## Work to be completed
Please list all lines of the material below in which the string "acceleration" occurs.

## Supplied entries
Segment Open
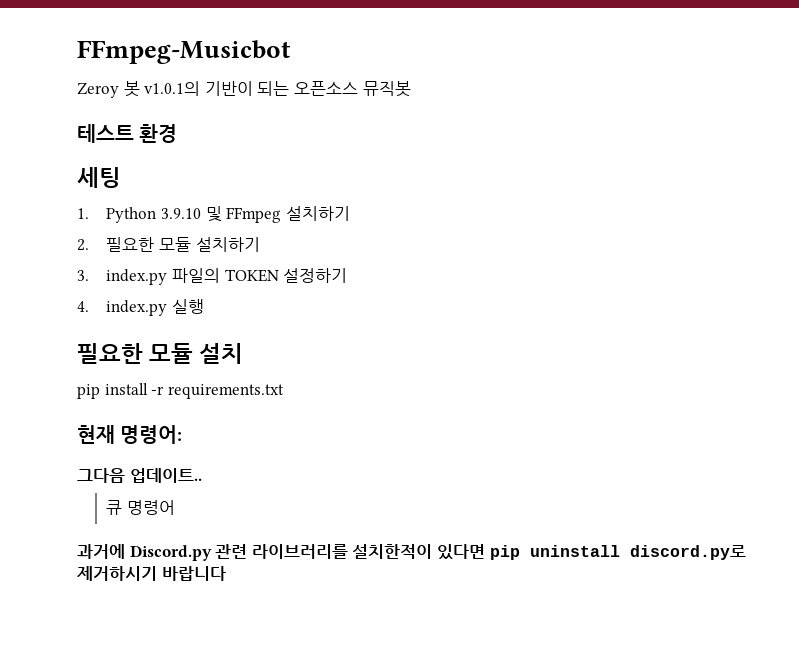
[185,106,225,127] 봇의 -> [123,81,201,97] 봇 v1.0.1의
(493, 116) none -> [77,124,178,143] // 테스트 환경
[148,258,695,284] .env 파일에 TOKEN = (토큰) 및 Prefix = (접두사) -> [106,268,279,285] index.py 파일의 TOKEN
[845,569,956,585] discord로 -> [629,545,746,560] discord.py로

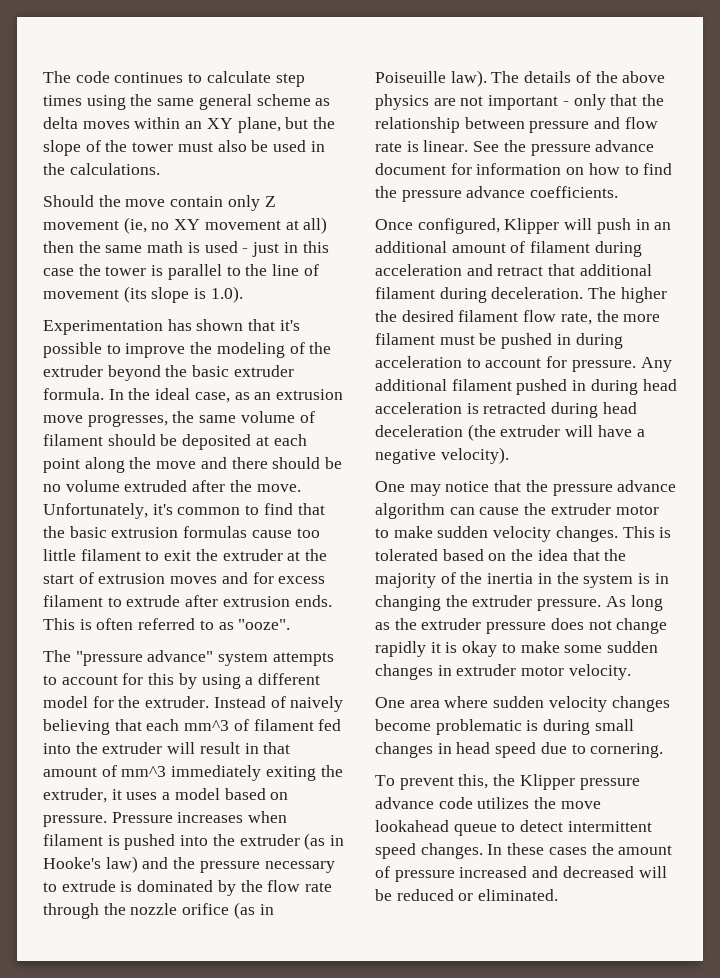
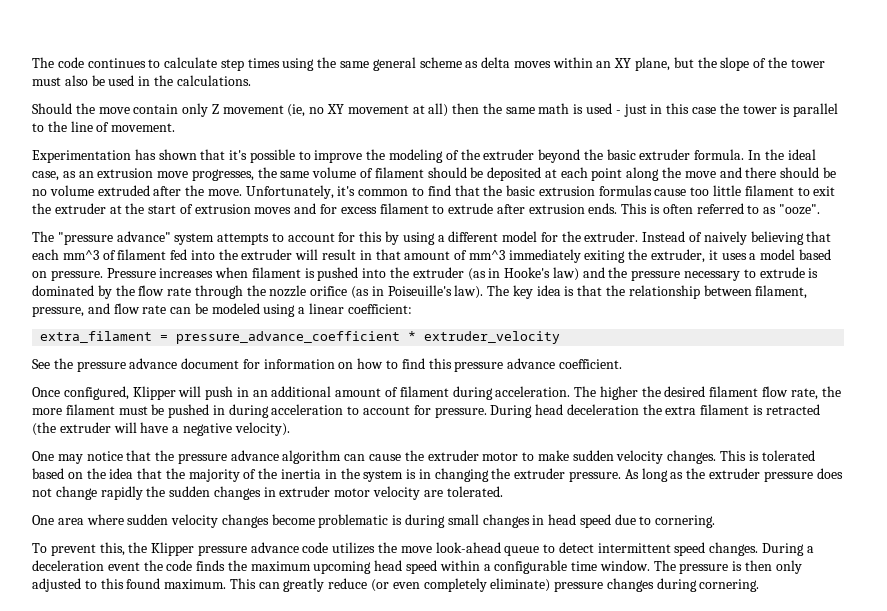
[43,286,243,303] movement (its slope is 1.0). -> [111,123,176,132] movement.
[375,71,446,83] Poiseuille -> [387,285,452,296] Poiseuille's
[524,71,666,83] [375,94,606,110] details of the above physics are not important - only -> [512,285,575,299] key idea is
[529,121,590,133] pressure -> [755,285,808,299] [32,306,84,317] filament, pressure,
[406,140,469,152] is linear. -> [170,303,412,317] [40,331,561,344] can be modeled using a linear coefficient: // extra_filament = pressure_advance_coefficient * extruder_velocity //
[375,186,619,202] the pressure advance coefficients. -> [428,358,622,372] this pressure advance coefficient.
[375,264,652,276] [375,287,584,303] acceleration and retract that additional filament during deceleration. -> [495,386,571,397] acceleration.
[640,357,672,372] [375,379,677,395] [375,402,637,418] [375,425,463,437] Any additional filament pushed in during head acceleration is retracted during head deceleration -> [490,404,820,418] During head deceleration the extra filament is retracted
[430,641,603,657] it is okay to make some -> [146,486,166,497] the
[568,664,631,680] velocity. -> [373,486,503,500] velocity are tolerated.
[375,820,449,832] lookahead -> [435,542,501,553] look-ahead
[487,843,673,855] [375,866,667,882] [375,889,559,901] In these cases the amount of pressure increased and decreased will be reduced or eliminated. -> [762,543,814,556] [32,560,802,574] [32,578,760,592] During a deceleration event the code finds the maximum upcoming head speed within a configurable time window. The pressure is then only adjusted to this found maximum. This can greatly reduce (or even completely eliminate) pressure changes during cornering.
Segment Closed
## Answer for this exercise
[375,264,652,276] [375,287,584,303] acceleration and retract that additional filament during deceleration. -> [495,386,571,397] acceleration.
[640,357,672,372] [375,379,677,395] [375,402,637,418] [375,425,463,437] Any additional filament pushed in during head acceleration is retracted during head deceleration -> [490,404,820,418] During head deceleration the extra filament is retracted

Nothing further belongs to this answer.